Attaching streaming endpoints requires setting stream=True inside the endpoint decorator.

import time

@example_service.endpoint("/stream", streaming=True)
def simulate_stream(message, items):
"""Dummy test endpoint for streaming"""

# Stream message letter by letter
for letter in message:
yield letter
time.sleep(0.1) # slow it down for demonstration

yield "\n"

# Stream items one by one
yield "Items: "
for item in items:
yield str(item) + " "
time.sleep(0.1)

yield "\nDone streaming"

Tip

Streaming endpoint functions must always yield responses instead of returning.

Again, unless the message and items parameters here are overridden, the /stream responds with

Hello, world!
Items: 1 5 foo
Done streaming

See Interacting with Service Endpoints for more information on live-streaming endpoint responses.

Deployment

Deploying function services means hosting them on Covalent Cloud backends and obtaining a unique URL for making HTTP requests. Deployment happens via the Covalent Cloud SDK, using either the cc.deploy() function or using an in-workflow deployment.

The cc.deploy() function is designed for standalone deployments (outside Covalent workflows). It returns an object that serves as a Python client for interacting with the service.
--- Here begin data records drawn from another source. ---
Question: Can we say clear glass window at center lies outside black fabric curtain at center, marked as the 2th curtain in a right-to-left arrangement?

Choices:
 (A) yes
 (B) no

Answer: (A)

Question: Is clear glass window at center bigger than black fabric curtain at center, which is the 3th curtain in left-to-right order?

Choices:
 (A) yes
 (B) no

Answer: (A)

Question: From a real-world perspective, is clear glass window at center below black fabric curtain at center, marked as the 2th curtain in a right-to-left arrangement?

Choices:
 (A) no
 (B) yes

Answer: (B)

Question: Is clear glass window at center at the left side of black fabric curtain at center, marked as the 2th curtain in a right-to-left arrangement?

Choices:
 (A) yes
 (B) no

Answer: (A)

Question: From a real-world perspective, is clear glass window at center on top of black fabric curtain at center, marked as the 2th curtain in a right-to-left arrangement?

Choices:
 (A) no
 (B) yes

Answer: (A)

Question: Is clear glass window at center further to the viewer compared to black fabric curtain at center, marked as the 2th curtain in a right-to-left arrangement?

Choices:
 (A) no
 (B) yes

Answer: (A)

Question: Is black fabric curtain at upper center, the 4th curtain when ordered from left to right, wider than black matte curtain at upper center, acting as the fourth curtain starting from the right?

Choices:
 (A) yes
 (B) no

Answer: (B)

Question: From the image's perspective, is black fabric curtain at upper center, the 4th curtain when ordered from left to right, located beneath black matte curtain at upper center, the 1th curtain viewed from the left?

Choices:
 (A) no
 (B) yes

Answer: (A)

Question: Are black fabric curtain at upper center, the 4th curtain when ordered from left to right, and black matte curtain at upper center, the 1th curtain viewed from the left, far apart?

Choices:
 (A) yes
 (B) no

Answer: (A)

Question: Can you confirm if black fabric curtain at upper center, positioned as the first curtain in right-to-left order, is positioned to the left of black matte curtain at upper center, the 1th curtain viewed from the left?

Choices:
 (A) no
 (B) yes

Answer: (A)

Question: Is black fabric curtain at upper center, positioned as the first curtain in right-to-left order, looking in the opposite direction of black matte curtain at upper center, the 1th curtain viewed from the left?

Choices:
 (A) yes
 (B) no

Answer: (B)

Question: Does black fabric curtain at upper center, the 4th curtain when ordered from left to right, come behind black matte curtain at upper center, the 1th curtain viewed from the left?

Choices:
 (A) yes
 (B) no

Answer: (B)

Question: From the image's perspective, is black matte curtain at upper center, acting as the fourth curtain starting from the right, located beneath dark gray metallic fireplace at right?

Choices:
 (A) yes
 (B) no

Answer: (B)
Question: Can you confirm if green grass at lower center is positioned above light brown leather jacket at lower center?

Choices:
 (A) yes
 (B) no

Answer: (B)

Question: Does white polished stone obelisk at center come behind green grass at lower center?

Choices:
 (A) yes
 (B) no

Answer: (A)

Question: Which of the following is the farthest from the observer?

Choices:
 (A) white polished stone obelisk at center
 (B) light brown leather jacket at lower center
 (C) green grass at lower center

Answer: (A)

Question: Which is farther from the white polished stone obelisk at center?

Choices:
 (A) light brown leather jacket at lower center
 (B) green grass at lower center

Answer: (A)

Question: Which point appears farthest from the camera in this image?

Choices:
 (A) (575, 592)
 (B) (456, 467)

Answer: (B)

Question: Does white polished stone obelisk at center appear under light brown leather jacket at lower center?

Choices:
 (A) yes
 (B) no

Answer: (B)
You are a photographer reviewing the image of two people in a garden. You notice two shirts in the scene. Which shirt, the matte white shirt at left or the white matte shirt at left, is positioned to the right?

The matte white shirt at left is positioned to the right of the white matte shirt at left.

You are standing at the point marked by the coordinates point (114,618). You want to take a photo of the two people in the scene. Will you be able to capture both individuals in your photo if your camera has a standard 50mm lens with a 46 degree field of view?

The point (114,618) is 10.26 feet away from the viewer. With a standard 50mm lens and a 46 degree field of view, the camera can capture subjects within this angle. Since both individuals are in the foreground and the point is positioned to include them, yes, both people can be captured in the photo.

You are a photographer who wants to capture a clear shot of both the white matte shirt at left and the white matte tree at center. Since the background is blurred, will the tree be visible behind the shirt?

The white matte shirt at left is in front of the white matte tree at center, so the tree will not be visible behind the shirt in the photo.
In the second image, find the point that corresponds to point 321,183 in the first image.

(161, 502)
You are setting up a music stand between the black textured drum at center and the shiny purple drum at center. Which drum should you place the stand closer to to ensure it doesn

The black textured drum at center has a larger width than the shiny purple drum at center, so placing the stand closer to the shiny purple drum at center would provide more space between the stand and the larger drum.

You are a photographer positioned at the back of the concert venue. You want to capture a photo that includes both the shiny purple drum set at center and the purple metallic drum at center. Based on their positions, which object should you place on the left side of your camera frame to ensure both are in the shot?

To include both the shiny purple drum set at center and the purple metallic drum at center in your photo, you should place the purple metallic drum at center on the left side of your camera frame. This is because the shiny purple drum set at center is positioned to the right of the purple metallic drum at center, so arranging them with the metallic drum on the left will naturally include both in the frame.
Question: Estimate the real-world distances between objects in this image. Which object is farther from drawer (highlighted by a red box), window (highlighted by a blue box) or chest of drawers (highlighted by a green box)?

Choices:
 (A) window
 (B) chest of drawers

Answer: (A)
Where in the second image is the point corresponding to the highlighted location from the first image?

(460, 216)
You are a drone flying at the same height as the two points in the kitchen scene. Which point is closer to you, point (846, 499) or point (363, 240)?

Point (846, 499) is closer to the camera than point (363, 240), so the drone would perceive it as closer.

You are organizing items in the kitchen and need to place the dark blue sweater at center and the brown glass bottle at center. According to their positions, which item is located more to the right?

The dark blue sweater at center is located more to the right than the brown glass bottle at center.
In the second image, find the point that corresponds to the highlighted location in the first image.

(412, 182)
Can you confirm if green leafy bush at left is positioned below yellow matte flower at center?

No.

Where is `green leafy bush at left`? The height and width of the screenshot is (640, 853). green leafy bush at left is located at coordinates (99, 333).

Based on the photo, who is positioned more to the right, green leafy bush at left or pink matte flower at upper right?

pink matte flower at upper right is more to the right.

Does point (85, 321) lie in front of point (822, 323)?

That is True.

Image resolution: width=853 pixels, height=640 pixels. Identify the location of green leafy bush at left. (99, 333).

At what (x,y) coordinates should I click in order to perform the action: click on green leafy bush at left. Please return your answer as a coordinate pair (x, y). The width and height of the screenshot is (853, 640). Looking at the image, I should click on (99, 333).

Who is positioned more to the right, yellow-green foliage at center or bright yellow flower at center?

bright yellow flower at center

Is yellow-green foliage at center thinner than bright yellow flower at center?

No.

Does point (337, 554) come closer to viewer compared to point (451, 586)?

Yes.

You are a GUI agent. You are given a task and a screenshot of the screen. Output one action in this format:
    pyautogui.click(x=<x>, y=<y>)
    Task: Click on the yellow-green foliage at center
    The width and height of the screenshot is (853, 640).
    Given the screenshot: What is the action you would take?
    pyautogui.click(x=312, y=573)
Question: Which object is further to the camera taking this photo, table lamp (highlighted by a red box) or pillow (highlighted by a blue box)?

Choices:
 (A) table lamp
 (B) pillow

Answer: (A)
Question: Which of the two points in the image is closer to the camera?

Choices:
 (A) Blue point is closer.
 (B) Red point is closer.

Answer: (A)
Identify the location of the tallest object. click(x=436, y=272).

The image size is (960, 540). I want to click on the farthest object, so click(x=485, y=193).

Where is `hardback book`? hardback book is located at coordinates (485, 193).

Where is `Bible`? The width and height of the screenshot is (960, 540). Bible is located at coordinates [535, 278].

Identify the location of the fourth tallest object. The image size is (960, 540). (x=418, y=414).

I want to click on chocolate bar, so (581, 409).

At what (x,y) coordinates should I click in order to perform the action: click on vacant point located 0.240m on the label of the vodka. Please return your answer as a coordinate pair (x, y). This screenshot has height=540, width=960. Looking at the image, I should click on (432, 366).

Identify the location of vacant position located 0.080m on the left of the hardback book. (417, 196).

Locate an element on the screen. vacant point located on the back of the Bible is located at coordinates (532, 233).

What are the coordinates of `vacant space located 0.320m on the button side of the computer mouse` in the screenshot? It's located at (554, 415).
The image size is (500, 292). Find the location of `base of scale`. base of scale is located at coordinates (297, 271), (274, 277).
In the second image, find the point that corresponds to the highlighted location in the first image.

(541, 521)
client = cc.deploy(example_service)()
client = cc.get_deployment(client, wait=True) # wait for ACTIVE state
print(client)
╭──────────────────────── Deployment Information ────────────────────────╮
│ Name example_service │
│ Description "Service description goes here │
│ Function ID 663accb6f7d37dbf2a4687b7 │
│ Address https://fn.prod.covalent.xyz/0663accb6f7d37dbf2a4687b7 │
│ Status ACTIVE │
│ Tags │
│ Auth Enabled Yes │
╰────────────────────────────────────────────────────────────────────────╯
╭────────────────────────────────────╮
│ POST /hello │
│ Streaming No │
│ Description Dummy test endpoint │
╰────────────────────────────────────╯
╭──────────────────────────────────────────────────╮
│ POST /stream │
│ Streaming Yes │
│ Description Dummy test endpoint for streaming │
╰──────────────────────────────────────────────────╯
Authorization token: <authorization-token>

Authorization tokens

A single authorization token is generated by default for every function service deployment. It is possible (though not generally recommended) to disable this feature by setting auth=False inside @cc.service. Services with an auth=False setting are accessible to anyone who has the address.

Management

When enabled, authorization tokens are useful for granting third-party access to private function services. These tokens do not grant teardown privileges, which is an action reserved for the owner of the Covalent Cloud API key. Other administrative actions, such as deleting or adding authorization tokens, are only possible through the Covalent Cloud UI.

Teardown

Teardown is the opposite of deployment—it deletes the function service and frees up the associated compute resources. Teardown can be initiated from the Covalent Cloud UI or using the Python client’s teardown() method.

client.teardown()
'Teardown initiated asynchronously.'

Note that teardown happens automatically after the service executor’s time_limit expires.